**EXTRACT:**
== == ==
Pertussis is primarily a toxin-mediated disease. Bordetella pertussis attaches to the cilia of the respiratory epithelial cells, proliferates and produces virulence factors that paralyze the cilia, and causes inflammation of the respiratory tract, which interferes with the clearing of pulmonary secretions.[1]

Pathophysiology

Pathogenesis

  • Bordetella pertussis has tropism for pulmonary tissue and rarely disseminates to other organs.
  • The steps involved in the pathogenesis of pertussis include the following:
  • Inoculation
  • Attachment to the respiratory epithelium
  • Proliferation
  • Production of virulence factors (toxins)
  • Evasion of host immune cells
  • Tissue destruction

Virulence Factors

Bordetella pertussis produces multiple antigenic and biologically active virulence factors responsible for the clinical manifestations of pertussis. These virulence factors include:[1]

  • Pertussis toxin (PT)
  • PT undergoes ADP-ribosylation of G proteins to disrupt signal transduction in host cells.
  • Filamentous hemagglutinin (FHA)
  • Suface protein responsible for the interaction and adhesion between host cells and Bordetella pertussis.
  • FHA is a component of the acellular DTaP vaccine.
  • Agglutinogens
  • Adenylate cyclase toxin (ACT)
  • ACT delivers an adenylate cyclase domain into the host cell and increases the intracellular cAMP concentration.
== == ==
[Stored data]
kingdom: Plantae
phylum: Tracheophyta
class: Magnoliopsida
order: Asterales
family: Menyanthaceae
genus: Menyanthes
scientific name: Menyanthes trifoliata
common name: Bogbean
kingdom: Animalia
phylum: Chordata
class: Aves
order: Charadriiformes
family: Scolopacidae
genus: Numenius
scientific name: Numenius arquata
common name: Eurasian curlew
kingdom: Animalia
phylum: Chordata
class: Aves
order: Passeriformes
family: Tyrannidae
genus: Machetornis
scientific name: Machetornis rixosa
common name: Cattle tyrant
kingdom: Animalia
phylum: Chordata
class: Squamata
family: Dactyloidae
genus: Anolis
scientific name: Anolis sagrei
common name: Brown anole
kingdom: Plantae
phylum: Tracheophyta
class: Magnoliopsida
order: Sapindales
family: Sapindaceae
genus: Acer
== == ==
**TASKS AND EXERCISES:**
(a) Answer these questions from the pertussis passage:
(i) To what does Bordetella pertussis attach?
(ii) Which virulence factor is a component of the acellular DTaP vaccine?
(iii) What does adenylate cyclase toxin increase in the host cell?
(b) Output the portion of the pertussis passage starting with "Bordetella pertussis produces" and going on through "Filamentous hemagglutinin (FHA)".
The rows bear no relation to the pertussis passage.

**SOLVED TASKS:**
(a)
(i) The cilia of the respiratory epithelial cells.
(ii) Filamentous hemagglutinin (FHA).
(iii) The intracellular cAMP concentration.

(b)
Bordetella pertussis produces multiple antigenic and biologically active virulence factors responsible for the clinical manifestations of pertussis. These virulence factors include:[1]

  • Pertussis toxin (PT)
  • PT undergoes ADP-ribosylation of G proteins to disrupt signal transduction in host cells.
  • Filamentous hemagglutinin (FHA)